しかし、せっかくのフィニッシュだ。モタモタして、みっともない接岸をしたくない。最後のところで、ヘマを見せるくらいなら、着くのがおくれるほうがいい。
たくさんのボートが、ゲイトをくぐって、スイスイとすべりだしてくる。日曜日だ。むこうは早く走っているが、こっちの舟足はのろい。あわてることはない。あわてる乞食は、もらいが少ない。
午前11時、ゴールデン・ゲイト南端の橋桁を通過した。くぐりながら見あげる。人間はいない。車ばかりが走りまくっていた。
さて、どこへつけるか? ゴールデン・ゲイト・ヨット・クラブと、セント・フランシス・クラブがあることは、調べてある。だいたいの位置も飲みこんできたつもりだ。でも、ハッキリはわからない。

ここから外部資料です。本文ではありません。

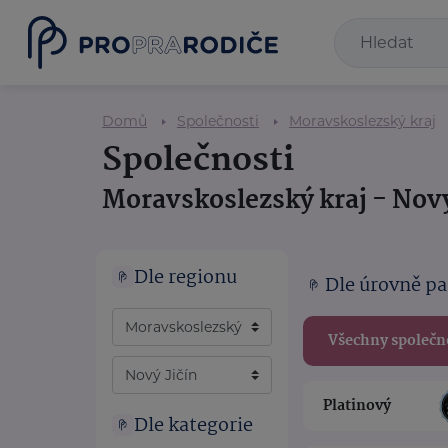
Domů
Společnosti
Moravskoslezský kraj
Společnosti
Moravskoslezský kraj - Nový
Dle regionu
Dle úrovně pa
Všechny společn
Platinový
Dle kategorie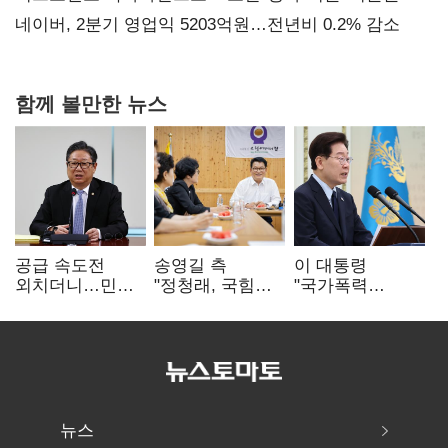
숙제
네이버, 2분기 영업익 5203억원…전년비 0.2% 감소
함께 볼만한 뉴스
공급 속도전
송영길 측
이 대통령
외치더니…민주,
"정청래, 국힘
"국가폭력
'폐버스
'역선택' 대상…
피해자에 사과…
리모델링'까지
민주당 대표로
적극적 조사로
제안
총선 지휘 못해"
진실 밝혀야"
뉴스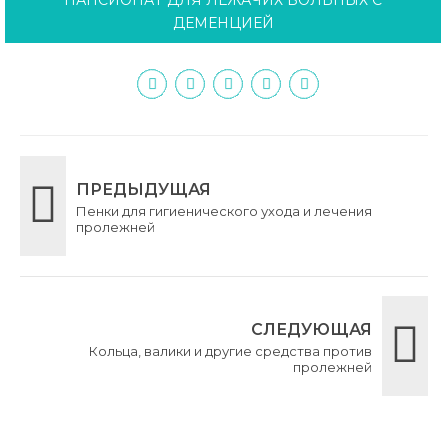
ДЕМЕНЦИЕЙ
ПРЕДЫДУЩАЯ
Пенки для гигиенического ухода и лечения
пролежней
СЛЕДУЮЩАЯ
Кольца, валики и другие средства против
пролежней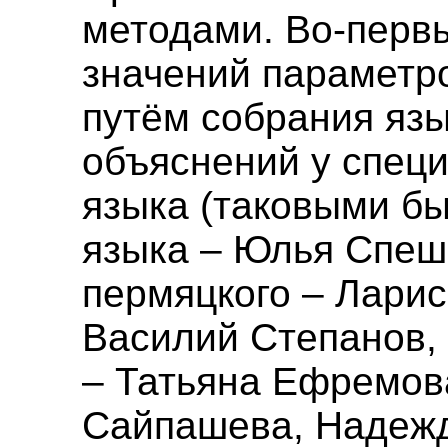
методами. Во-перв
значений параметр
путём собрания яз
объяснений у спец
языка (таковыми бы
языка – Юлья Спеш
пермяцкого – Лари
Василий Степанов, 
– Татьяна Ефремов
Сайпашева, Надеж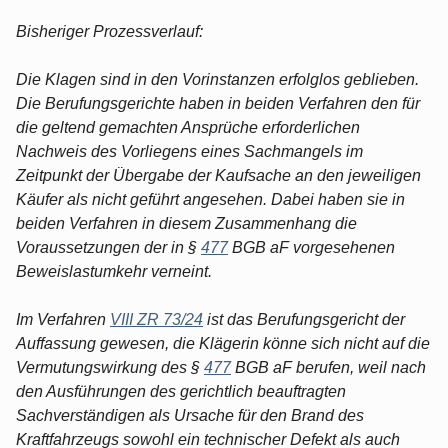
Bisheriger Prozessverlauf:
Die Klagen sind in den Vorinstanzen erfolglos geblieben.
Die Berufungsgerichte haben in beiden Verfahren den für
die geltend gemachten Ansprüche erforderlichen
Nachweis des Vorliegens eines Sachmangels im
Zeitpunkt der Übergabe der Kaufsache an den jeweiligen
Käufer als nicht geführt angesehen. Dabei haben sie in
beiden Verfahren in diesem Zusammenhang die
Voraussetzungen der in §
477
BGB aF vorgesehenen
Beweislastumkehr verneint.
Im Verfahren
VIII ZR 73/24
ist das Berufungsgericht der
Auffassung gewesen, die Klägerin könne sich nicht auf die
Vermutungswirkung des §
477
BGB aF berufen, weil nach
den Ausführungen des gerichtlich beauftragten
Sachverständigen als Ursache für den Brand des
Kraftfahrzeugs sowohl ein technischer Defekt als auch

すれちがうヨットばかりだったのに、うしろから追ってくる一隻に気づく。45フィートのヨール(型名)だ。ハルは白い。グングン迫ってくる。家族でクルージングにいった帰りとおもわれる。
船員帽をかぶったオッサンがスキッパー(艇長)だ。奥さんらしい中年婦人も見える。若いお嬢さんたちが、クルー(乗組員)をやっていた。またたく間にならばれる。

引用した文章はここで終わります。